[Extracted entries Boundary: Start]

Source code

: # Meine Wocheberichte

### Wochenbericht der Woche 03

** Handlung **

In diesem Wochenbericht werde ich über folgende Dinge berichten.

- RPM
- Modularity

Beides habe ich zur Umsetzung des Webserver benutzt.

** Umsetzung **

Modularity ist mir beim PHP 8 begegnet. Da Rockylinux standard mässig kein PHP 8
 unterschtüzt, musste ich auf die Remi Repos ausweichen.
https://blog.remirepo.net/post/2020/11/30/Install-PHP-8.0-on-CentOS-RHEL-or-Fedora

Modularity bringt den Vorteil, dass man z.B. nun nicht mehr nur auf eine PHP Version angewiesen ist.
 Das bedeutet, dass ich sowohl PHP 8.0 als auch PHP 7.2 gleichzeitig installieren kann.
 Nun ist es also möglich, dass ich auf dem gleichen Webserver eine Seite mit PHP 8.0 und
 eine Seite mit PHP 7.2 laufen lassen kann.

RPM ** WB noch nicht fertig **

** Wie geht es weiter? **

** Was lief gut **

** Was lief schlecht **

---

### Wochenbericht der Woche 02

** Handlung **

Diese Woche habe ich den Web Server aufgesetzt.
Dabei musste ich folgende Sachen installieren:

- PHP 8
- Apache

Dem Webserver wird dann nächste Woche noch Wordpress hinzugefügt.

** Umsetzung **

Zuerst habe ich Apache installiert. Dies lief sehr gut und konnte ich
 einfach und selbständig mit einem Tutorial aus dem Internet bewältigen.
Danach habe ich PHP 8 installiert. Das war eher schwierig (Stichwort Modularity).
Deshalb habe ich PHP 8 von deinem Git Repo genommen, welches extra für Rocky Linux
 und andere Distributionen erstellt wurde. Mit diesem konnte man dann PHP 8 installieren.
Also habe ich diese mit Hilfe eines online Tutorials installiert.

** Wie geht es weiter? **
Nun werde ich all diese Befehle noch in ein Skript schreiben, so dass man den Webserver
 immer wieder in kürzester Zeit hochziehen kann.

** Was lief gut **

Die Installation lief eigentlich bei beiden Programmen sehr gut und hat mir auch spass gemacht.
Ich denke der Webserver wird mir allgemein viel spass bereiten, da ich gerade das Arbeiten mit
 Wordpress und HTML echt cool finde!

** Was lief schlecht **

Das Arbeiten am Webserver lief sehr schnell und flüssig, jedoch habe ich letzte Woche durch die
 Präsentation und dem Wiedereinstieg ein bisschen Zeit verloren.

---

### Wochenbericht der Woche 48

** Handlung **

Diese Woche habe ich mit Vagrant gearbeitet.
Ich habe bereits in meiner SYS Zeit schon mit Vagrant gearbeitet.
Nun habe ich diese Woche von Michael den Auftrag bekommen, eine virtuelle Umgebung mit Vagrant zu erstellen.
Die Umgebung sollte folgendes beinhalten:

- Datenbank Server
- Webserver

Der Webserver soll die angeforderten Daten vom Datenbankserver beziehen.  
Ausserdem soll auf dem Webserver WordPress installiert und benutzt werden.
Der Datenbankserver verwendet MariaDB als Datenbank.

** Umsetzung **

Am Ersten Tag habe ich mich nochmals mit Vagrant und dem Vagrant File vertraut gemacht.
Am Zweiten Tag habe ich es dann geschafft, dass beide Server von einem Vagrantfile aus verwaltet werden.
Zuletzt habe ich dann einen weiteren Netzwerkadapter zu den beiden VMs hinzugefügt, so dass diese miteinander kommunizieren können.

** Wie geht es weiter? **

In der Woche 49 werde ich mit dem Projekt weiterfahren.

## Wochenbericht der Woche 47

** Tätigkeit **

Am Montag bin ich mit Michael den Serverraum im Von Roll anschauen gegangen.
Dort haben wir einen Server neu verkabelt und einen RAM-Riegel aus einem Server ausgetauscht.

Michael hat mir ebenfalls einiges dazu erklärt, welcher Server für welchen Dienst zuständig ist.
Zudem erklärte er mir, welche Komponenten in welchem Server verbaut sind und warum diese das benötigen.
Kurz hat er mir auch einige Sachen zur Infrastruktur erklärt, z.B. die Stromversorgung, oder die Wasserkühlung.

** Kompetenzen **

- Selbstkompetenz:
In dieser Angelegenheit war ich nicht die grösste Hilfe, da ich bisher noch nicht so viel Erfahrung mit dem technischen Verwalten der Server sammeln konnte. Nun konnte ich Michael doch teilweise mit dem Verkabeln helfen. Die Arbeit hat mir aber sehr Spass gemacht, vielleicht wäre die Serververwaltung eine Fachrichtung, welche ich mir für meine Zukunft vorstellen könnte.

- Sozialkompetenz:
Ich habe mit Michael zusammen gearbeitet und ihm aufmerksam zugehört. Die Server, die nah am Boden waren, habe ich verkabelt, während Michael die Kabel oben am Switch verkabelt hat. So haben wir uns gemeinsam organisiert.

[Extracted entries Boundary: End]

What's wanted is each line above, transcribed with nothing altered.

Source code

: # Meine Wocheberichte

### Wochenbericht der Woche 03

** Handlung **

In diesem Wochenbericht werde ich über folgende Dinge berichten.

- RPM
- Modularity

Beides habe ich zur Umsetzung des Webserver benutzt.

** Umsetzung **

Modularity ist mir beim PHP 8 begegnet. Da Rockylinux standard mässig kein PHP 8
 unterschtüzt, musste ich auf die Remi Repos ausweichen.
https://blog.remirepo.net/post/2020/11/30/Install-PHP-8.0-on-CentOS-RHEL-or-Fedora

Modularity bringt den Vorteil, dass man z.B. nun nicht mehr nur auf eine PHP Version angewiesen ist.
 Das bedeutet, dass ich sowohl PHP 8.0 als auch PHP 7.2 gleichzeitig installieren kann.
 Nun ist es also möglich, dass ich auf dem gleichen Webserver eine Seite mit PHP 8.0 und
 eine Seite mit PHP 7.2 laufen lassen kann.

RPM ** WB noch nicht fertig **

** Wie geht es weiter? **

** Was lief gut **

** Was lief schlecht **

---

### Wochenbericht der Woche 02

** Handlung **

Diese Woche habe ich den Web Server aufgesetzt.
Dabei musste ich folgende Sachen installieren:

- PHP 8
- Apache

Dem Webserver wird dann nächste Woche noch Wordpress hinzugefügt.

** Umsetzung **

Zuerst habe ich Apache installiert. Dies lief sehr gut und konnte ich
 einfach und selbständig mit einem Tutorial aus dem Internet bewältigen.
Danach habe ich PHP 8 installiert. Das war eher schwierig (Stichwort Modularity).
Deshalb habe ich PHP 8 von deinem Git Repo genommen, welches extra für Rocky Linux
 und andere Distributionen erstellt wurde. Mit diesem konnte man dann PHP 8 installieren.
Also habe ich diese mit Hilfe eines online Tutorials installiert.

** Wie geht es weiter? **
Nun werde ich all diese Befehle noch in ein Skript schreiben, so dass man den Webserver
 immer wieder in kürzester Zeit hochziehen kann.

** Was lief gut **

Die Installation lief eigentlich bei beiden Programmen sehr gut und hat mir auch spass gemacht.
Ich denke der Webserver wird mir allgemein viel spass bereiten, da ich gerade das Arbeiten mit
 Wordpress und HTML echt cool finde!

** Was lief schlecht **

Das Arbeiten am Webserver lief sehr schnell und flüssig, jedoch habe ich letzte Woche durch die
 Präsentation und dem Wiedereinstieg ein bisschen Zeit verloren.

---

### Wochenbericht der Woche 48

** Handlung **

Diese Woche habe ich mit Vagrant gearbeitet.
Ich habe bereits in meiner SYS Zeit schon mit Vagrant gearbeitet.
Nun habe ich diese Woche von Michael den Auftrag bekommen, eine virtuelle Umgebung mit Vagrant zu erstellen.
Die Umgebung sollte folgendes beinhalten:

- Datenbank Server
- Webserver

Der Webserver soll die angeforderten Daten vom Datenbankserver beziehen.  
Ausserdem soll auf dem Webserver WordPress installiert und benutzt werden.
Der Datenbankserver verwendet MariaDB als Datenbank.

** Umsetzung **

Am Ersten Tag habe ich mich nochmals mit Vagrant und dem Vagrant File vertraut gemacht.
Am Zweiten Tag habe ich es dann geschafft, dass beide Server von einem Vagrantfile aus verwaltet werden.
Zuletzt habe ich dann einen weiteren Netzwerkadapter zu den beiden VMs hinzugefügt, so dass diese miteinander kommunizieren können.

** Wie geht es weiter? **

In der Woche 49 werde ich mit dem Projekt weiterfahren.

## Wochenbericht der Woche 47

** Tätigkeit **

Am Montag bin ich mit Michael den Serverraum im Von Roll anschauen gegangen.
Dort haben wir einen Server neu verkabelt und einen RAM-Riegel aus einem Server ausgetauscht.

Michael hat mir ebenfalls einiges dazu erklärt, welcher Server für welchen Dienst zuständig ist.
Zudem erklärte er mir, welche Komponenten in welchem Server verbaut sind und warum diese das benötigen.
Kurz hat er mir auch einige Sachen zur Infrastruktur erklärt, z.B. die Stromversorgung, oder die Wasserkühlung.

** Kompetenzen **

- Selbstkompetenz:
In dieser Angelegenheit war ich nicht die grösste Hilfe, da ich bisher noch nicht so viel Erfahrung mit dem technischen Verwalten der Server sammeln konnte. Nun konnte ich Michael doch teilweise mit dem Verkabeln helfen. Die Arbeit hat mir aber sehr Spass gemacht, vielleicht wäre die Serververwaltung eine Fachrichtung, welche ich mir für meine Zukunft vorstellen könnte.

- Sozialkompetenz:
Ich habe mit Michael zusammen gearbeitet und ihm aufmerksam zugehört. Die Server, die nah am Boden waren, habe ich verkabelt, während Michael die Kabel oben am Switch verkabelt hat. So haben wir uns gemeinsam organisiert.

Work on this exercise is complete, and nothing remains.